No, they shouldn’t get to decide what qualifies as legitimate science, as even the Pope seems to understand. In his speech at the Pontifical Academy, he said that, at least since the creation of the universe, we have all followed a logical, scientifically defined path—not a path determined by parish priests, reactionary American senators, or local school systems.
“I am happy to express my profound esteem and my warm encouragement to carry forward scientific progress,’’ the Pope said. It would be nice if we could elect political leaders capable of that kind of thought. But, in this country, that might take a miracle.
Where Specter goes wrong is claiming that the Pope is down with evolution, and therefore is down with science, and therefore would be a good person to head a congressional committee. And that’s just wrong.
True, Francis has expressed sentiments saying that evolution did happen, and for that liberals have fallen all over themselves extolling the Pontiff’s scientific acumen. “What a great move forward for accepting evolution!”, they cry.
The problem is, as I pointed out in The New Republic, what Francis said has been church policy all along. Move along folks: Francis said nothing new. The Catholic Church has accepted the process of evolution, in a limited way, since Pope Pius XII. But there are several caveats to this:
1. Humans are an exception to naturalistic evolution, as God instilled souls into us somewhere in the hominin lineage. That is not, as Specter maintains, the church’s position that, “at least since the creation of the universe, we have all followed a logical, scientifically defined path.” Since when have souls been a pit stop on the scientifically defined path of evolution?
2. The church still maintains that Adam and Eve were the historic and sole ancestors of all modern humans.
There is no evidence for claim #1: it’s what Anthony Grayling calls an “arbitrary superfluity,” added to a scientific theory to satisfy the emotional needs of Catholics.
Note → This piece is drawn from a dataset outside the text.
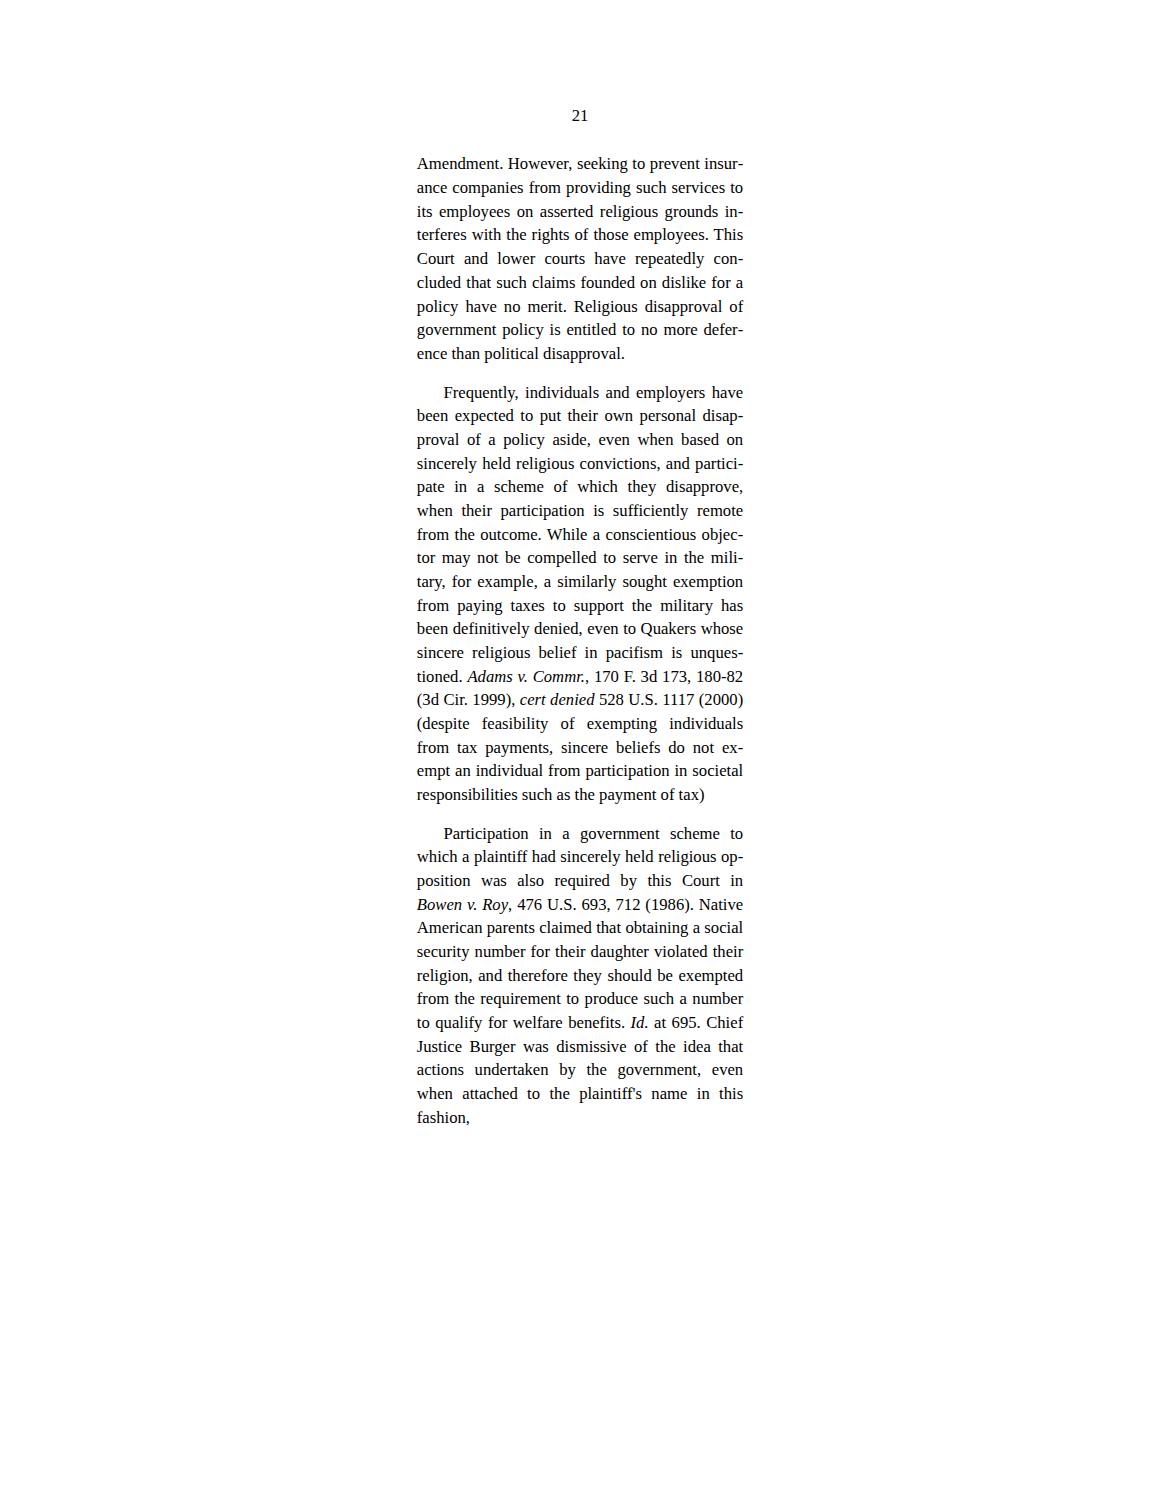21
Amendment. However, seeking to prevent insurance companies from providing such services to its employees on asserted religious grounds interferes with the rights of those employees. This Court and lower courts have repeatedly concluded that such claims founded on dislike for a policy have no merit. Religious disapproval of government policy is entitled to no more deference than political disapproval.
Frequently, individuals and employers have been expected to put their own personal disapproval of a policy aside, even when based on sincerely held religious convictions, and participate in a scheme of which they disapprove, when their participation is sufficiently remote from the outcome. While a conscientious objector may not be compelled to serve in the military, for example, a similarly sought exemption from paying taxes to support the military has been definitively denied, even to Quakers whose sincere religious belief in pacifism is unquestioned. Adams v. Commr., 170 F. 3d 173, 180-82 (3d Cir. 1999), cert denied 528 U.S. 1117 (2000) (despite feasibility of exempting individuals from tax payments, sincere beliefs do not exempt an individual from participation in societal responsibilities such as the payment of tax)
Participation in a government scheme to which a plaintiff had sincerely held religious opposition was also required by this Court in Bowen v. Roy, 476 U.S. 693, 712 (1986). Native American parents claimed that obtaining a social security number for their daughter violated their religion, and therefore they should be exempted from the requirement to produce such a number to qualify for welfare benefits. Id. at 695. Chief Justice Burger was dismissive of the idea that actions undertaken by the government, even when attached to the plaintiff's name in this fashion,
And #2 just flies in the face of evoution per se, for we know from population genetics that at no point in the last million years did the human population sink below about 12,500 individuals, much less to two (or eight, if you take Noah, his wife, and his sons). That’s settled Church doctrine, and is explicit. There’s no metaphor in the Church’s insistence on the historicity of Adam and Eve. The policy below is from Humani Generis, written in 1950 and still representing Catholic dogma:
Not much wiggle room there, eh? You can’t metaphorize it, either, as it says that it’s wrong to think that Adam either wasn’t our historical father or that he “represented a certain number of first parents” (the tactic that metaphorizers often take).
So, really, souls and two historical ancestors of modern Homo sapiens? Not to mention Francis’s belief in Satan, demonic possession, and guardian angels. Oh, and there’s that “original sin.” What, exactly is that?
Is Francis a man we want to hold up as a model of scientific belief to oppose to Republicans? I don’t think so. He’s infested with all the metaphysical superstitions of Catholicism, and really said nothing new. The view that he’s breathing a love of science into Catholicism is based solely on wishful thinking. And when you hear someone like Specter put the Pope on a pedestal of science, without mentioning his other beliefs I’ve mentioned, you know you’re dealing with someone who is trying to osculate religion, and who has not done his homework about what the Vatican really thinks about evolution.
It would be nice if The New Yorker were as honest about the Church’s beliefs as is The New Republic.